The process is rapid and thousands of embryos can be produced in a flask, matured, and converted into plantlets. Thus, somatic embryogenesis has the potential to provide thousands of high-quality embryos of the best trees available. Current concerns over the North American fiber supply make this a very important avenue of research.

Somatic embryogenesis, however, is a rather inefficient process and the quality of embryos and plantlets can be poor. It is very dependent on genotype and species. Improving the process requires an understanding of the process of embryogenesis in the natural state.
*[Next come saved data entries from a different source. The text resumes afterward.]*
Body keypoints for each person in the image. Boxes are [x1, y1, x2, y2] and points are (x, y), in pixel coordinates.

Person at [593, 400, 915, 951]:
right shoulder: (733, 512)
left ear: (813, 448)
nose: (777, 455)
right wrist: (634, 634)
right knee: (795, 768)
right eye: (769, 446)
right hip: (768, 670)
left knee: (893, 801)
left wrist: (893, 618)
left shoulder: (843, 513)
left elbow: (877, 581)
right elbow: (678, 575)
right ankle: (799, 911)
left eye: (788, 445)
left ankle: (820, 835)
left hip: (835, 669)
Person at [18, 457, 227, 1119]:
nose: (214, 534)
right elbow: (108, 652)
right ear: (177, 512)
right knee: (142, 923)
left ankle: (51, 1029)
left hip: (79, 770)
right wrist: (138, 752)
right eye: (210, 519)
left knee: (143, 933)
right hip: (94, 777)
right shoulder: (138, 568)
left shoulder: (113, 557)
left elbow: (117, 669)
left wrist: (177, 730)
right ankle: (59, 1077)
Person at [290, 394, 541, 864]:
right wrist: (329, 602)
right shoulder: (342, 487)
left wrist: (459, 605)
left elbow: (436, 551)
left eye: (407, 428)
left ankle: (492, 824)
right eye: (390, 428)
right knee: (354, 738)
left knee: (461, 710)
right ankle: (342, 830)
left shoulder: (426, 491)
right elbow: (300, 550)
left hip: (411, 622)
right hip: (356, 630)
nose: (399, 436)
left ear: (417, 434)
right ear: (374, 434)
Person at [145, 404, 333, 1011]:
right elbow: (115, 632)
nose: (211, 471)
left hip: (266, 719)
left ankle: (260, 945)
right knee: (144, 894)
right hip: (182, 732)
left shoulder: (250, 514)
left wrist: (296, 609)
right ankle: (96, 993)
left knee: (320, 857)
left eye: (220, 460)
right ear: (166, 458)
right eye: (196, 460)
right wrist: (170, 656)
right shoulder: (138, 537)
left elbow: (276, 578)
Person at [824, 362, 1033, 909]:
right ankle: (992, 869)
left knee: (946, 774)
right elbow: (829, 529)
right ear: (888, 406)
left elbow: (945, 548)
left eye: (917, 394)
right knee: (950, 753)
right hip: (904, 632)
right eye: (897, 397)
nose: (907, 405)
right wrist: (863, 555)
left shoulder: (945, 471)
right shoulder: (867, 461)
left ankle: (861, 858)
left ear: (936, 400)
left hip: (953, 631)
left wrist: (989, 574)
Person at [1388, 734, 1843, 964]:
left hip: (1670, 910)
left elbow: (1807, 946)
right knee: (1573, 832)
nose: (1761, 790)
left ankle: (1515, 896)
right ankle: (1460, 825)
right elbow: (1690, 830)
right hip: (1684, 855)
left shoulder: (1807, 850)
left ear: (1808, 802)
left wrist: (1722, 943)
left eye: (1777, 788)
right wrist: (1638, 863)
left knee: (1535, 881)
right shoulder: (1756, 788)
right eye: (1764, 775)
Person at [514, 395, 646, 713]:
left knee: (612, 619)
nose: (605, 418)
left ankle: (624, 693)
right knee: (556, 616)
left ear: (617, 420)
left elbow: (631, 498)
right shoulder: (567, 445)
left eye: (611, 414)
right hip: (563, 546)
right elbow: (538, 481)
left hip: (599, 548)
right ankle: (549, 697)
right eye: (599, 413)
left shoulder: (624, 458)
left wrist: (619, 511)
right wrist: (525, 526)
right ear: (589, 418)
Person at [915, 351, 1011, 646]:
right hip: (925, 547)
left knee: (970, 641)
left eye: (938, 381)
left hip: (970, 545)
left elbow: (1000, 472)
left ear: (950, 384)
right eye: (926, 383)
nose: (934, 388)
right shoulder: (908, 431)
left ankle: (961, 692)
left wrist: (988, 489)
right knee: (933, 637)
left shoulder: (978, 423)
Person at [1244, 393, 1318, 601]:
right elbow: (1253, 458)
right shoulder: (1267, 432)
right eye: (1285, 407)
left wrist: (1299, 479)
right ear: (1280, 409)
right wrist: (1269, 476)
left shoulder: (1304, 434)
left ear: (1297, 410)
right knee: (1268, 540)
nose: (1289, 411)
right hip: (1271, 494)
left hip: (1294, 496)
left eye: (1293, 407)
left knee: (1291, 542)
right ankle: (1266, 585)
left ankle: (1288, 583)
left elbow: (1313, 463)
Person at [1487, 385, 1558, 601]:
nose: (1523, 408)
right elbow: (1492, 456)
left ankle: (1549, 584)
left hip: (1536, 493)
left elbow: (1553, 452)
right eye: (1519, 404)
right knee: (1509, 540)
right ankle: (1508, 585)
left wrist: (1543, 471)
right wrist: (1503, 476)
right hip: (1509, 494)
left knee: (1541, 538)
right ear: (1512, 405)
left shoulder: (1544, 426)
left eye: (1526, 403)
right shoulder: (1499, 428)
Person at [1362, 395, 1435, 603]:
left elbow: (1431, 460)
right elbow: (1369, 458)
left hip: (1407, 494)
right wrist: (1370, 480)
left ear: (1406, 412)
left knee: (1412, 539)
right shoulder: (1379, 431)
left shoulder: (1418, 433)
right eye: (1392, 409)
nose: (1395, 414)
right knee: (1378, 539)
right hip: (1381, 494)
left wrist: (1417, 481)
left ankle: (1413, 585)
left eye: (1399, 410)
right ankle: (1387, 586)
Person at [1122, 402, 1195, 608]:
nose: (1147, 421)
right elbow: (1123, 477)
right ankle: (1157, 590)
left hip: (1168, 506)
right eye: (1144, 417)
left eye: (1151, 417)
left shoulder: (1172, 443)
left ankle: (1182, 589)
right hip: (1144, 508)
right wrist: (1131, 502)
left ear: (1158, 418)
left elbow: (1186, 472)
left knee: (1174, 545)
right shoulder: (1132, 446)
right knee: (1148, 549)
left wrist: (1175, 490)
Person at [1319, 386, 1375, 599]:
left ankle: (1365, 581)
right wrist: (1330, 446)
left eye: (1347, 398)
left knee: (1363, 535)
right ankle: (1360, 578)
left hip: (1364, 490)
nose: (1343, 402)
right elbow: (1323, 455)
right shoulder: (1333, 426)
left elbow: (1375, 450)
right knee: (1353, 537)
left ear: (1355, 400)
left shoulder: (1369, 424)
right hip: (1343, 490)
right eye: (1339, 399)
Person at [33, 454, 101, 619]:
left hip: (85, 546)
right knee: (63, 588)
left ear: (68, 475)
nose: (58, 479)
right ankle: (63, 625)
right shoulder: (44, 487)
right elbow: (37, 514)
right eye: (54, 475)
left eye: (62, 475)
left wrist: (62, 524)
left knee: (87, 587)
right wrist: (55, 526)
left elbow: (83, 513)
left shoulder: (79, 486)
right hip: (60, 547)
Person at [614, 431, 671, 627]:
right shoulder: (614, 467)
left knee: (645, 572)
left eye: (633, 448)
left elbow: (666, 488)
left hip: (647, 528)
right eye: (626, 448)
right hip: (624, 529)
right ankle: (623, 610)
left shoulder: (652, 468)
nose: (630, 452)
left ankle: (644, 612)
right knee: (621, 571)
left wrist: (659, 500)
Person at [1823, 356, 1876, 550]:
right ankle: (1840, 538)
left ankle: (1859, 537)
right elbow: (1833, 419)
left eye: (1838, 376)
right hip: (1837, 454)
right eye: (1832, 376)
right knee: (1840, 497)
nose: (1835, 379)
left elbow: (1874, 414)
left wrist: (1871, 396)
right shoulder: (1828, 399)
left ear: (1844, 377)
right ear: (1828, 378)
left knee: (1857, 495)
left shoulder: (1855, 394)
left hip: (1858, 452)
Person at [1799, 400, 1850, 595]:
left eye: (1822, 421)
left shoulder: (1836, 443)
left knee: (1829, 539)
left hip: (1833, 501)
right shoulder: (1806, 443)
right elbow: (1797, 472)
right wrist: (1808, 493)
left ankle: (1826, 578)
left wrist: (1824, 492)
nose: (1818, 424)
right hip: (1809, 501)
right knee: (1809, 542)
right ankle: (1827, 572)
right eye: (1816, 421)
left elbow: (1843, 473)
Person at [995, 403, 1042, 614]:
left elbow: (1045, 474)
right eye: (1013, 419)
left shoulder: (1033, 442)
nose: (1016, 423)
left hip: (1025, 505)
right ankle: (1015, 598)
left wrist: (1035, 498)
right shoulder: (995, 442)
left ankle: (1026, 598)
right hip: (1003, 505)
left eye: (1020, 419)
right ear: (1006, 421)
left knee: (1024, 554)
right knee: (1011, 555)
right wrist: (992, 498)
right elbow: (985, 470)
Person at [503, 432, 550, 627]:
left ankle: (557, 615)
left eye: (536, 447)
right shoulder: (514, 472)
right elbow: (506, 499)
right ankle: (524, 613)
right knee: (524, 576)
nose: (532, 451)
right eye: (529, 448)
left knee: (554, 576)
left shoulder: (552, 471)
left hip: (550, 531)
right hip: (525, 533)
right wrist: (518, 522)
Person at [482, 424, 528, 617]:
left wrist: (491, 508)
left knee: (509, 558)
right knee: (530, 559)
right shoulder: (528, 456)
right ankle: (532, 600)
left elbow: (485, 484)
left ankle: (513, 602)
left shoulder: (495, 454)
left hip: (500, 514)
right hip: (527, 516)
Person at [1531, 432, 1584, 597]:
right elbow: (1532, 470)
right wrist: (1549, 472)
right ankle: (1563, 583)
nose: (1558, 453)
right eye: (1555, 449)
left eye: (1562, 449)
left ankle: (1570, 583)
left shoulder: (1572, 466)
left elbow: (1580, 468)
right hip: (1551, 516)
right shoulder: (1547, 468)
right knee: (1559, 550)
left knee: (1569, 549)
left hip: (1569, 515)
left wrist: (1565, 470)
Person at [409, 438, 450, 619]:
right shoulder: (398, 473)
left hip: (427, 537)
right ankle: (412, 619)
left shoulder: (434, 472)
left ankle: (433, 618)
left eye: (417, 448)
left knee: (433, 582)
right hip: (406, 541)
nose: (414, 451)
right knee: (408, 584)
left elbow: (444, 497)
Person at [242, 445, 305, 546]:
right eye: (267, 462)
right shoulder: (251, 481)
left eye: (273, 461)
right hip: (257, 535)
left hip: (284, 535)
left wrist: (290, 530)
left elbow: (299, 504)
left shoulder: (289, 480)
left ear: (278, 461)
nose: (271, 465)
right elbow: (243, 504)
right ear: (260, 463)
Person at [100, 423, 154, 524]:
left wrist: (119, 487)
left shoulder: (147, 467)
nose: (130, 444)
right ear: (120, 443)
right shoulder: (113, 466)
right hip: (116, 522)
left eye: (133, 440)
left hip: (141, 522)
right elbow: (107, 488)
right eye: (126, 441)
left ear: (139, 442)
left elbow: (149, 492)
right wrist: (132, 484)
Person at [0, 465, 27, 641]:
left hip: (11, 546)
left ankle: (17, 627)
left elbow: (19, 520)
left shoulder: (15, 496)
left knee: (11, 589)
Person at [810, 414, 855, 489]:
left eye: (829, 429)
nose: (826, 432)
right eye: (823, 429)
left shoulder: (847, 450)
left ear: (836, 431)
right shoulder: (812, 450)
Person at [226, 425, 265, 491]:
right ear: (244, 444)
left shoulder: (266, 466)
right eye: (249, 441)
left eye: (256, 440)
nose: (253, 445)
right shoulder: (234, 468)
The principal agents of biochemical change are the genes that encode proteins whose action is needed at different times in development; thus, gene activity is carefully regulated. How natural (zygotic) and laboratory (somatic) embryos differ in terms of gene activity is unknown. My research group has recently developed techniques for applying a molecular technique called Differential Display to the study of pine embryo gene expression (Xu, et al. 1997, 2001). We have been able to follow the activity of hundreds of pine genes during development, generating results with as little starting material as a single embryo (Cairney, et al. 1997, 1999, 2000). Several hundred cDNAs have been cloned, sequenced, and compared to GenBank files. Similarities to many well-characterized genes have been noted. In this way, we will be able to follow the activity of specific genes and construct testable hypotheses about the biochemical events occurring during embryogenesis. Complementary work studies the regulation of specific genes in greater detail (Ciavatta et al 2001). From these experiments, and experiments arising from them, we will be able to design better culturing protocols, better cultivation conditions, and thereby improve somatic embryogenesis.